## Texto fornecido
◆ ◆ ◆ ◆ ◆

JAZZ
BALANÇO
PÚBLICO
3 JANEIRO 2004
Das recriações em grande estilo, de Bourassa e Hemingway, ao novo corte radical dos Spring Heel Jack se
fez o melhor jazz chegado a Portugal este ano. Pontes para o futuro que os
portugueses atravessaram sem receio. Nas reedições, saúdem-se as velhas glórias
Armstrong, Holiday, Webster e Gordon mas 2003 foi também o ano de Sun Ra. Além
dos dois capítulos do “mito solar” chegaram de Saturno outros dois momentos
fulcrais da saga intergaláctica: “It’s After the End of the World” e o volume
duplo das “Nuits de la Fondation Maeght”.
1 FRANÇOIS
BOURASSA TRIO
Live
Effendi, distri. Multidisc
Bourassa é um
pianista de exceção, capaz de equilibrar “clusters” tão vastos como o cosmos
com miniaturas de ourives, além de fabuloso arquiteto e desenhador de “riffs”,
de uma fluência e imaginação inesgotáveis. Cidades construídas dentro de
cidades, segundo uma infinidade de escalas sobrepostas O modo como “30 Octobre
85” cresce de motivos simples para o recorte de frases cuja força e
complexidade se concentram na recriação do “Big Bang”, em conjugação com o
desempenho explosivo de André Leroux, no tenor, constitui um daqueles momentos raros
de audição de música em que apetece gritar de excitação. Tudo a transbordar de “swing”,
mais a oferta de um espetacular momento de bop e um “medley” de Monk que entra
diretamente para a galeria dos clássicos.

◆ ◆ ◆ ◆ ◆

## Exercícios
[1] Enumere os nomes das velhas glórias que o texto sobre o balanço do jazz de 2003 saúda nas reedições.
[2] Prossiga o texto sobre o balanço do jazz de 2003 a partir do ponto em que ele termina.

## Bloco de dados

◆ ◆ ◆ ◆ ◆

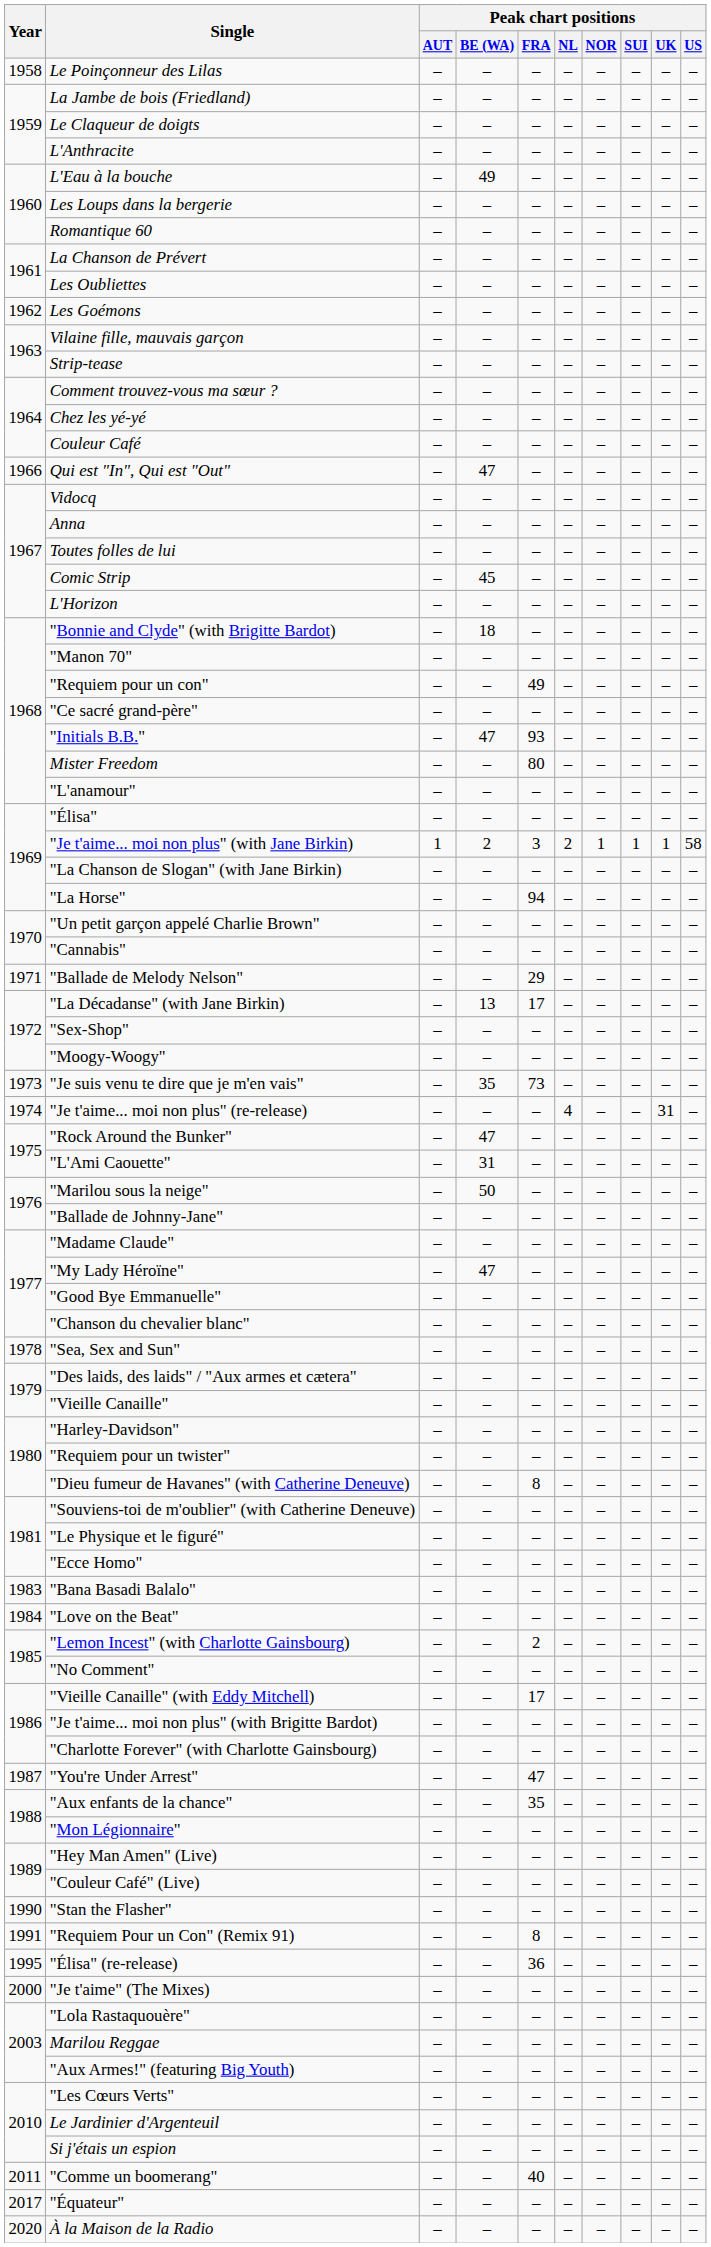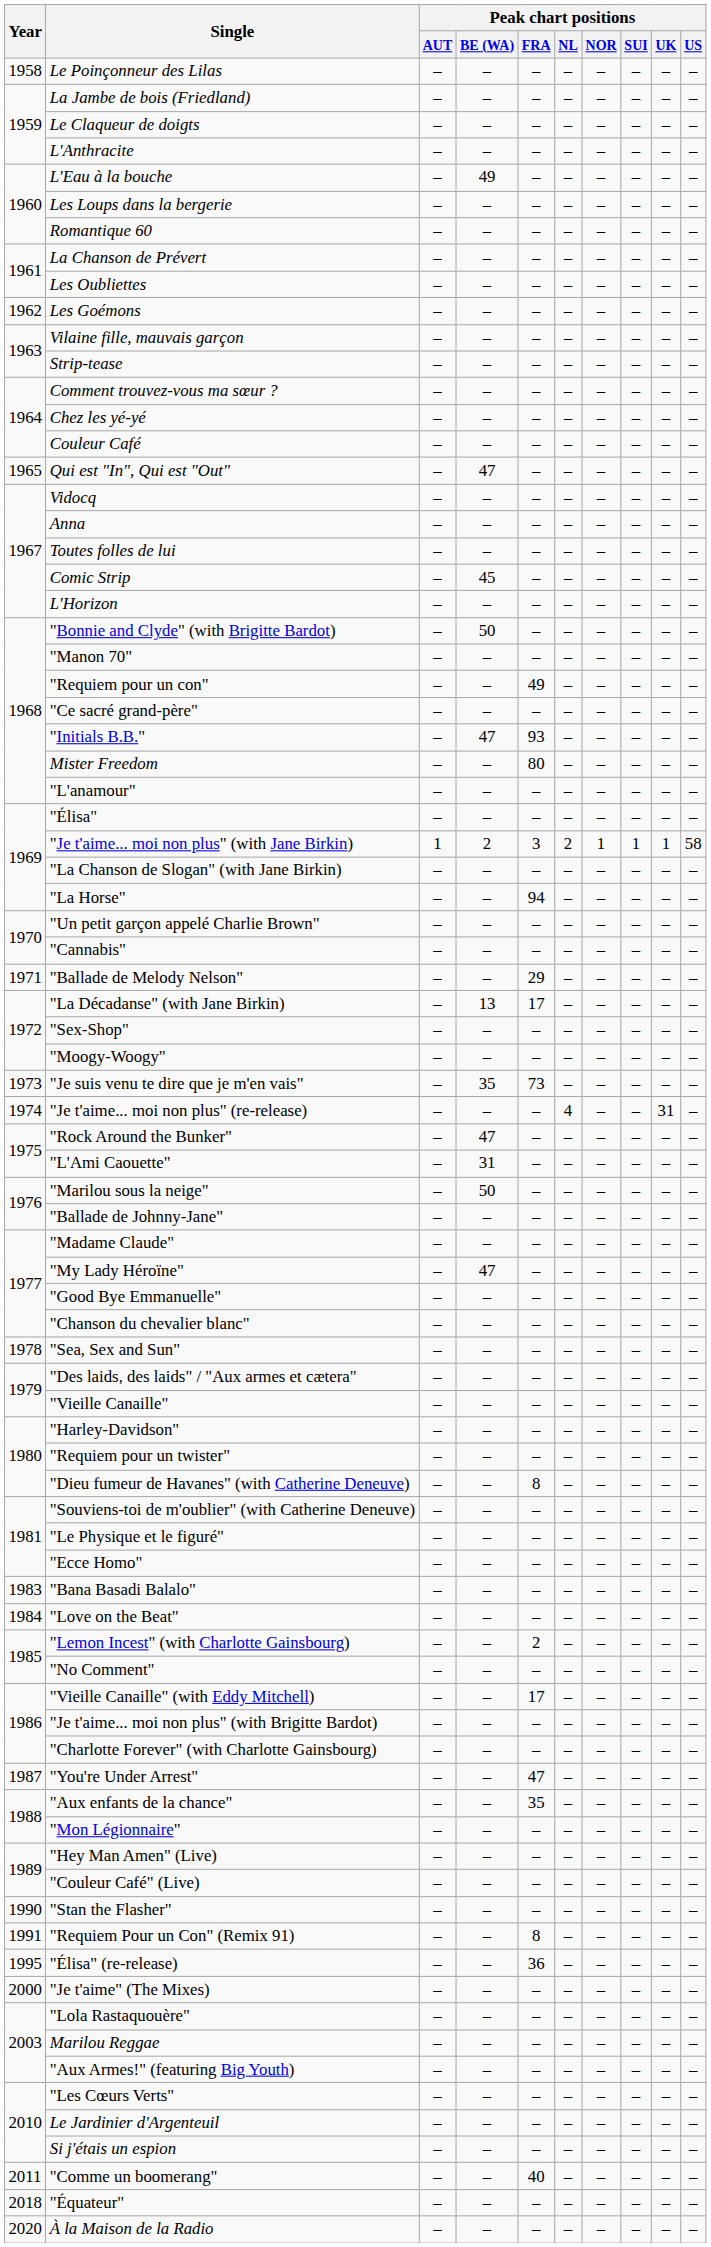Qui est "In", Qui est "Out" | Year: 1966 -> 1965
"Bonnie and Clyde" (with Brigitte Bardot) | Peak chart positions / BE (WA): 18 -> 50
"Équateur" | Year: 2017 -> 2018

◆ ◆ ◆ ◆ ◆

## Respostas
[1] Armstrong, Holiday, Webster e Gordon.

[2]
2 SPRING HEEL
JACK
Live
Thirsty Ear, distri. Trem Azul
A dupla exilada
do drum ‘n’ bass, John Coxon e Ashley Wales, reincide com o mesmo bando de
“malfeitores” de “Amassed” (Han Bennink, Evan Parker, William Parker, Matthew
Shipp e J. Spaceman) em duas longas improvisações que projetam a música numa
selva de criaturas mutantes. O que em “Amassed” surpreendia pelo lado estrutural
explode aqui num espetacular “tour de force” de jazz multidimensional e
orgânico onde a raiva, a inteligência e a inovação andam de mãos dadas. Como se
a “free music” dos anos 60 decidisse que o futuro lhe volta a pertencer.
3 GERRY HEMINGWAY
QUARTET
Devils Paradise
Clean Feed, distri. Trem Azul
Como pode o
diabo habitar no paraíso? Encare-se a questão do seguinte modo: O que Hemingway
e os seus companheiros fazem é simultaneamente uma revolta e uma libertação das
linguagens tradicionais do jazz, através de uma reconversão que devolve o
prazer sob novas formas. Improvisador nato, o baterista mantém latente um
estado de tensão que Eskelin estica até aos limites e Ray Anderson, pelo
contrário, contraria, distendendo e embalando a música com um gozo infantil, de
marchas, “gospel” e “Dixieland”.
4 DAVE HOLLAND
QUINTET
Extended Play
2xCD ECM, distri. Dargil
Obra monumental
gravada há dois anos no mítico Birdland de Nova Iorque. Holland justifica esta
aventura em larga escala com a necessidade de explorar novas fórmulas para
temas antigos, fazendo delas “veículo para a intuição e a imaginação”. “Extended
Play” ostenta a novidade e a incandescência do princípio do mundo. E, porque
não, do princípio do jazz. Contra tais factos, contra um baixo como este, não
há argumentos.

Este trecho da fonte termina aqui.